Originally, the March for Life began as a small demonstration observed on January 22, 1974, the anniversary of Roe v. Wade, for fear that that day would pass without any observance of the tragedy of abortion—and its fatal injustices toward children and horrific effects on women.
Founder Nellie Gray, who passed away in August 2012, is often called the “Joan of Arc of the pro-life Movement” for her tireless devotion to the protection of the pre-born. The event that she and a small group of concerned pro-life advocates created now includes much more than the original march. Keynote speakers bolster the event, and a series of connected pro-life events take place during the week. The pro-life presence in the nation’s capital around is staggering on account of these events—last year, over 650,000 people participated.
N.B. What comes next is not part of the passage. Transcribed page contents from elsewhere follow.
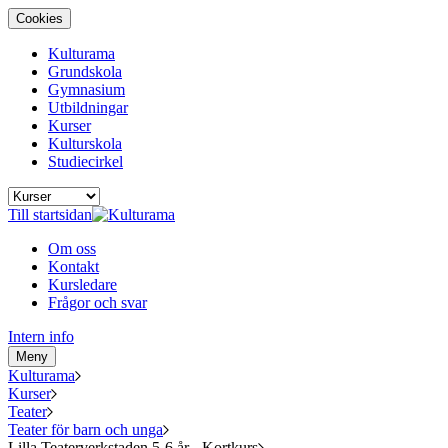
Cookies
Kulturama
Grundskola
Gymnasium
Utbildningar
Kurser
Kulturskola
Studiecirkel
Till startsidan
Om oss
Kontakt
Kursledare
Frågor och svar
Intern info
Meny
Kulturama
Kurser
Teater
Teater för barn och unga
Lilla Teaterverkstaden 5-6 år - Kortkurs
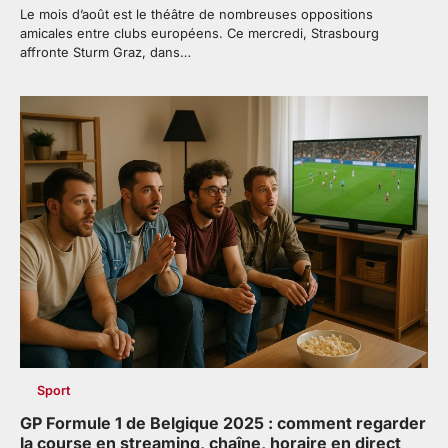
Le mois d’août est le théâtre de nombreuses oppositions
amicales entre clubs européens. Ce mercredi, Strasbourg
affronte Sturm Graz, dans…
Sport
GP Formule 1 de Belgique 2025 : comment regarder
la course en streaming, chaîne, horaire en direct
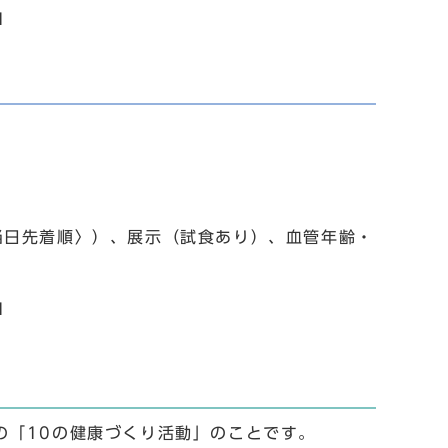
1
当日先着順〉）、展示（試食あり）、血管年齢・
1
の「10の健康づくり活動」のことです。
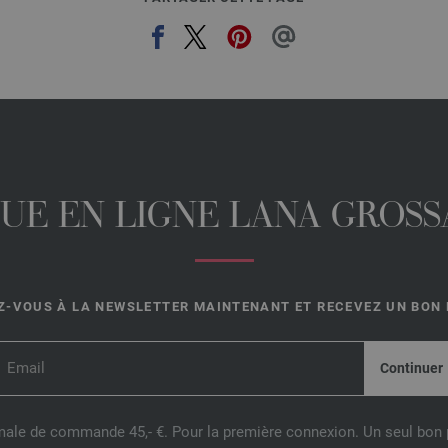
UE EN LIGNE LANA GROSSA
-VOUS À LA NEWSLETTER MAINTENANT ET RECEVEZ UN BON D
male de commande 45,- €. Pour la première connexion. Un seul bon p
Events like the March for Life serve many significant purposes in the pro-life movement. They remind us that people all across the nation want to see the end of forty years of abortions. Pro-life leaders in all capacities—whether leading a ministry, a small church group, or a campus club—receive the training and connections they need to further their efforts. And they compel citizens to stop and consider why they support the sanctity of life.
As the week of January 20th approaches, consider ways to get involved. Reflect upon the answers to these key questions regarding abortion: what is wrong with abortion? What are the consequences of abortion? Why should the government protect life? How can we help women facing difficult choices?
This year, share your reasons for supporting life on social media with the hashtag #WhyWeMarch on Twitter, and “like” the March for Life’s page on Facebook.
The March for Life’s theme this year is adoption. Events such as the March for Life empower us to spread the truth about alternatives to abortion to our communities—ultimately with the goal of ending abortion in America.
This march and these events are more than a mere pep rally, and they are even more than the dreams of one determined woman. They represent the population in America that refuses to stand for the culture of death. They represent the support and sacrifice of many who are dedicated to seeing the end of abortion in this nation. They represent, above all, the truth that every human has a right to life which ought to be protected.